_Provided text:_
=====
Logging and Callbacks
In production, silent retries are a debugging nightmare. Tenacity provides before_sleep and after callbacks so you can log every retry attempt with the wait time, attempt number, and exception details.
# retry_callbacks.py
import logging
from tenacity import (retry, stop_after_attempt, wait_exponential,
before_sleep_log, after_log, RetryCallState)
logging.basicConfig(level=logging.INFO, format='%(levelname)s: %(message)s')
logger = logging.getLogger(__name__)
def custom_before_sleep(retry_state: RetryCallState):
logger.warning(
f"Retry #{retry_state.attempt_number} for {retry_state.fn.__name__}() "
f"-- sleeping {retry_state.next_action.sleep:.1f}s "
f"after: {retry_state.outcome.exception()}"
)
@retry(
stop=stop_after_attempt(4),
wait=wait_exponential(multiplier=1, min=1, max=8),
before_sleep=custom_before_sleep,
reraise=True
)
def flaky_database_write(record: dict) -> bool:
import random
if random.random() < 0.75:
raise TimeoutError("DB write timeout after 30s")
=====
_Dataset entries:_
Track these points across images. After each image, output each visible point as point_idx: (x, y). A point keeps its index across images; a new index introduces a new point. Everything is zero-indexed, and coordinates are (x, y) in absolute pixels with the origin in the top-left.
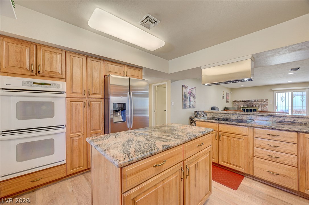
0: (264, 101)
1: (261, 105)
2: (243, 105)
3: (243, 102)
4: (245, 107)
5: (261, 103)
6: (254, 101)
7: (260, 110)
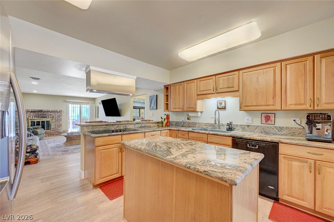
1: (54, 116)
2: (31, 116)
3: (31, 112)
4: (35, 118)
5: (55, 114)
6: (47, 112)
7: (54, 121)
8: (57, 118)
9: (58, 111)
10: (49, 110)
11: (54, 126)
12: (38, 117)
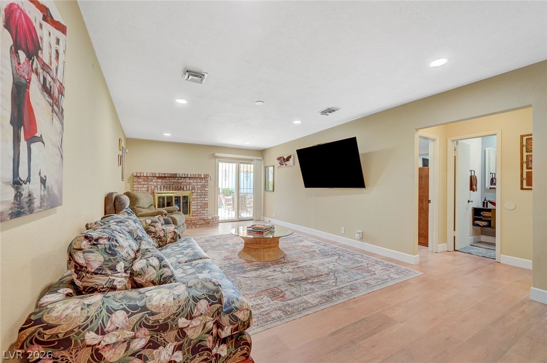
1: (196, 186)
2: (159, 187)
3: (159, 178)
4: (165, 191)
5: (196, 182)
6: (184, 178)
7: (195, 197)
8: (199, 191)
9: (203, 177)
10: (188, 175)
11: (196, 207)
12: (170, 188)
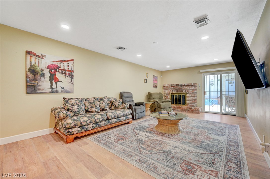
0: (193, 86)
1: (189, 90)
2: (172, 90)
3: (172, 86)
4: (174, 93)
5: (189, 88)
6: (183, 86)
7: (189, 96)
8: (191, 93)
9: (192, 85)
10: (184, 84)
11: (189, 101)
12: (176, 91)
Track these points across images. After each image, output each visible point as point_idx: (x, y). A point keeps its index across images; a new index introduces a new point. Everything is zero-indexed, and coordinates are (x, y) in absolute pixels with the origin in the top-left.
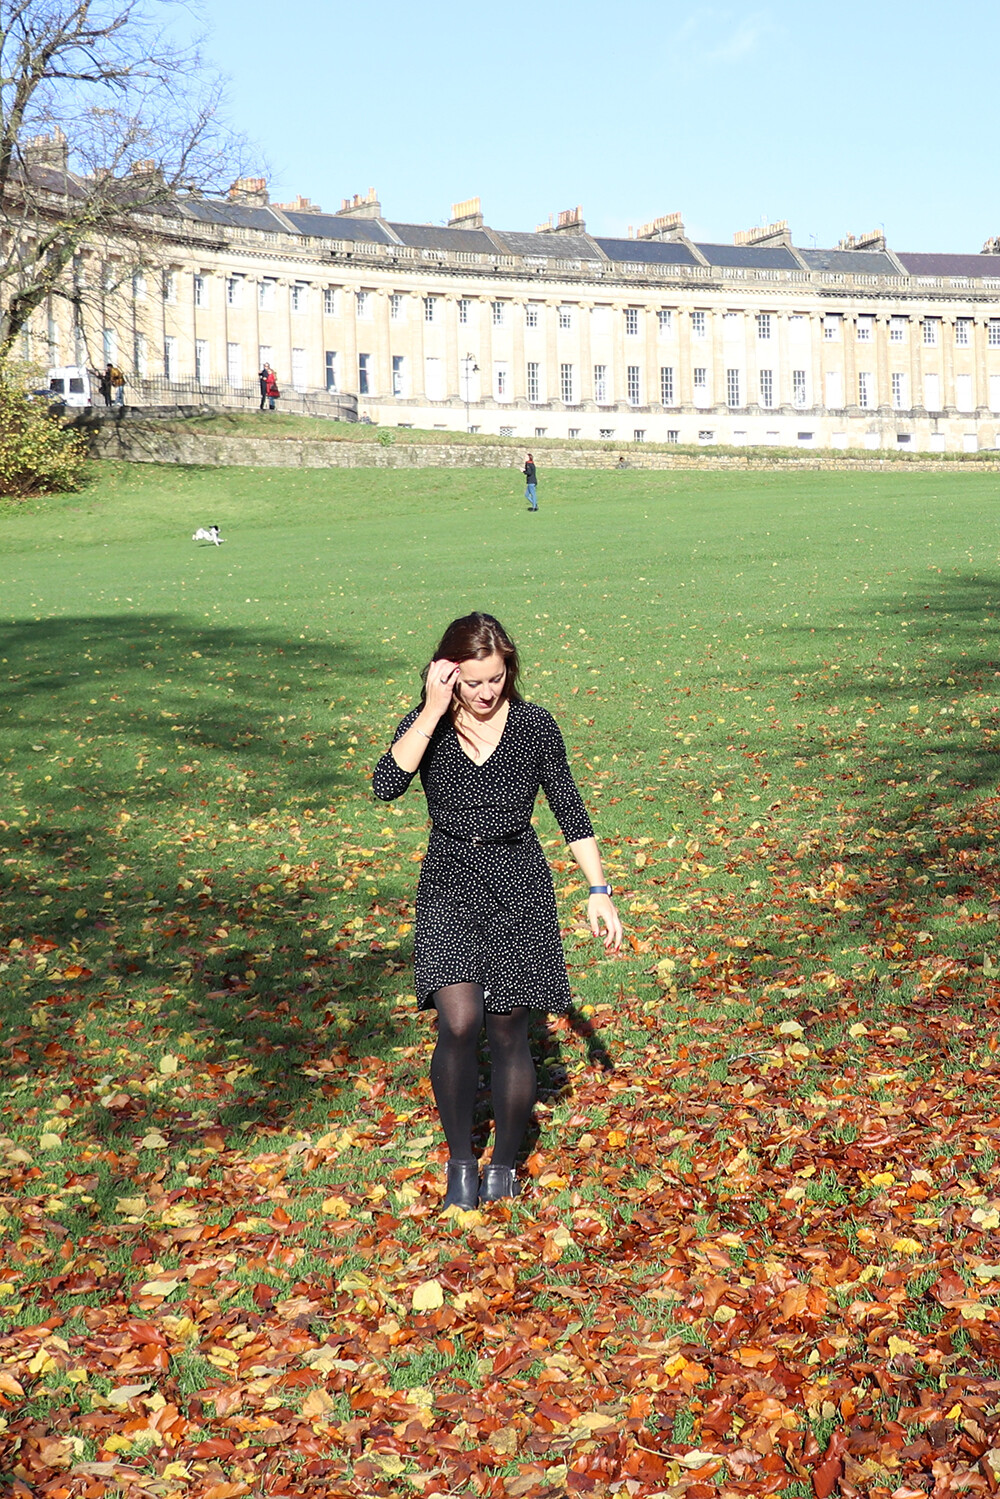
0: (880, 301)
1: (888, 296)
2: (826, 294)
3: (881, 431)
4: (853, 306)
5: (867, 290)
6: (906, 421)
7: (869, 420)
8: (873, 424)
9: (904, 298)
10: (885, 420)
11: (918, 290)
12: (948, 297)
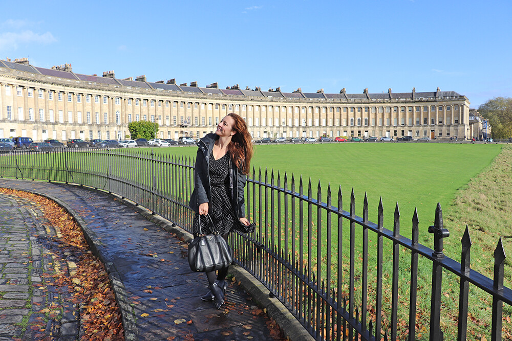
0: (36, 83)
1: (39, 82)
2: (19, 78)
3: (38, 129)
4: (27, 84)
5: (33, 79)
6: (45, 125)
7: (34, 125)
8: (35, 126)
9: (44, 83)
10: (39, 125)
11: (48, 80)
12: (57, 84)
=====
_Task set:_
1. Put the listing, from its first line up to and including the line with "12: (176, 91)", into a Markdown table with the columns No. and Line, giving each row a number and skipping blank lines. Leave the pictures out of your answer.
2. Write what follows in the text on Tenacity logging and callbacks, starting after its last line.

_Results in order:_
1.
| No. | Line |
|---|---|
| 1 | Track these points across images. After each image, output each visible point as point_idx: (x, y). A point keeps its index across images; a new index introduces a new point. Everything is zero-indexed, and coordinates are (x, y) in absolute pixels with the origin in the top-left. |
| 2 | 0: (264, 101) |
| 3 | 1: (261, 105) |
| 4 | 2: (243, 105) |
| 5 | 3: (243, 102) |
| 6 | 4: (245, 107) |
| 7 | 5: (261, 103) |
| 8 | 6: (254, 101) |
| 9 | 7: (260, 110) |
| 10 | 1: (54, 116) |
| 11 | 2: (31, 116) |
| 12 | 3: (31, 112) |
| 13 | 4: (35, 118) |
| 14 | 5: (55, 114) |
| 15 | 6: (47, 112) |
| 16 | 7: (54, 121) |
| 17 | 8: (57, 118) |
| 18 | 9: (58, 111) |
| 19 | 10: (49, 110) |
| 20 | 11: (54, 126) |
| 21 | 12: (38, 117) |
| 22 | 1: (196, 186) |
| 23 | 2: (159, 187) |
| 24 | 3: (159, 178) |
| 25 | 4: (165, 191) |
| 26 | 5: (196, 182) |
| 27 | 6: (184, 178) |
| 28 | 7: (195, 197) |
| 29 | 8: (199, 191) |
| 30 | 9: (203, 177) |
| 31 | 10: (188, 175) |
| 32 | 11: (196, 207) |
| 33 | 12: (170, 188) |
| 34 | 0: (193, 86) |
| 35 | 1: (189, 90) |
| 36 | 2: (172, 90) |
| 37 | 3: (172, 86) |
| 38 | 4: (174, 93) |
| 39 | 5: (189, 88) |
| 40 | 6: (183, 86) |
| 41 | 7: (189, 96) |
| 42 | 8: (191, 93) |
| 43 | 9: (192, 85) |
| 44 | 10: (184, 84) |
| 45 | 11: (189, 101) |
| 46 | 12: (176, 91) |

2.
return True
try:
flaky_database_write({"id": 42, "name": "test"})
print("Write succeeded")
except TimeoutError as e:
print(f"Failed after all retries: {e}")
Output (example):
WARNING: Retry #1 for flaky_database_write() -- sleeping 1.0s after: DB write timeout after 30s
WARNING: Retry #2 for flaky_database_write() -- sleeping 2.0s after: DB write timeout after 30s
Write succeeded
Note the reraise=True -- without it, tenacity wraps the final exception in RetryError. With it, the original TimeoutError propagates to your caller, which is the right behavior for most production code where the caller needs to handle specific exception types.
Real-Life Example: Resilient HTTP API Client
# resilient_client.py
import requests
import logging
from tenacity import (retry, stop_after_attempt, wait_random_exponential,
retry_if_exception_type, retry_if_result,
before_sleep_log, RetryError)
logger = logging.getLogger(__name__)
logging.basicConfig(level=logging.INFO, format='%(levelname)s %(message)s')
RETRYABLE_STATUS = {429, 500, 502, 503, 504}
class APIError(Exception):
pass
class RateLimitError(APIError):
pass
def should_retry_response(response):
"""Retry on specific HTTP status codes."""
return response is not None and response.status_code in RETRYABLE_STATUS
@retry(
stop=stop_after_attempt(5),
wait=wait_random_exponential(multiplier=1, max=30),
retry=(
retry_if_exception_type((requests.ConnectionError, requests.Timeout)) |
retry_if_result(should_retry_response)
),
before_sleep=before_sleep_log(logger, logging.WARNING),
reraise=True
)
def api_get(url: str, params: dict = None) -> dict:
"""Make a GET request with retry logic."""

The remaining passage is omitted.